Genomic Patterns of Quercus Iobata
Sorel T Fitz-Gibbon Dept of Ecology and Evolutionary Biology, University of California, Los Angeles
Shawn Cokus, Dept of Molecular, Cell, and Developmental Biology, University of California Los Angeles
Matteo Pellegrini, Dept of Molecular, Cell, and Developmental Biology, University of California Los Angeles
Victoria L. Sork Dept of Ecology and Evolutionary Biology, University of California, Los Angeles
DNA sequences of the genome of any organism provide a signature of the evolutionary history of that species.

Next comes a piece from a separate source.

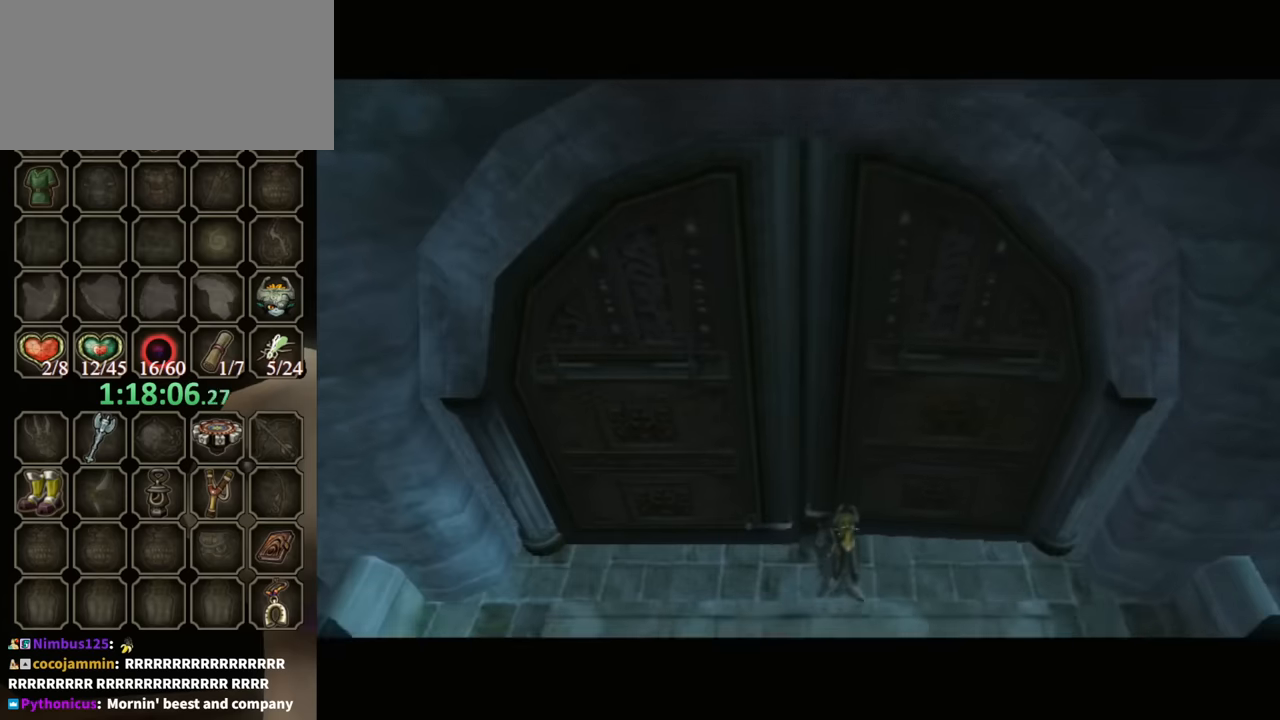
{"buttons": [], "left_stick": "center", "right_stick": "center", "events": [[167, "R1", "up"], [167, "left_stick", "center"]]}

We have sequenced, annotated and analyzed the genome of the California endemic Quercus lobata (Valley Oak) and compared our results to the published genomes of two additional oaks, Quercus robur and Quercus suber and to the published results of an analysis of more than thirty genomes from across the phylogenetic range of angiosperms. Genomes of many plant species, such as the well-studied Arabidopsis thaliana (thale cress) and Solanum lycopersicum (tomato), have regions around the centromere with very low gene density, while the chromosome arms include tightly packed genes. In contrast, we found that oak genomes are more like grass genomes with gene density distributed more evenly along their chromosomes and large intergenic repeat rich regions throughout the chromosome arms. This pattern is also reflected in the methylation patterns across chromosomes which suggest broad distribution of intergenic heterochromtin. We also found very high peaks of methylation (mCHH) at the boundaries of genes, a trait suggested in maize to prevent highly expressed genes from triggering expression of neighboring, potentially parasitic, transposable elements. Among the angiosperms we compared, oaks are at the extremes in having both large intergenic regions and strong methylation peaks at gene boundaries. We suggest these two patterns may have played a role in the ability of oaks to spread to a wide range of habitats and contributed to their high number of species. We also explore potential roles of large numbers of protein coding genes containing a single DUF247 domain. Many of the greater than 150 DUF247 oak genes are arrayed in blocks of up to 50 near neighbors. DUF247s and other similarly distributed genes have been implicated in various reproductive mechanisms including self incompatibly and reproductive isolation. We explore potential roles for oak DUF247s.